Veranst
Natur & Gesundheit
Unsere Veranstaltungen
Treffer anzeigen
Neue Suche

-=-=-

(Problem details): The records above are to be returned exactly as they appear.

(Problem solution):
Veranst
Natur & Gesundheit
Unsere Veranstaltungen
Treffer anzeigen
Neue Suche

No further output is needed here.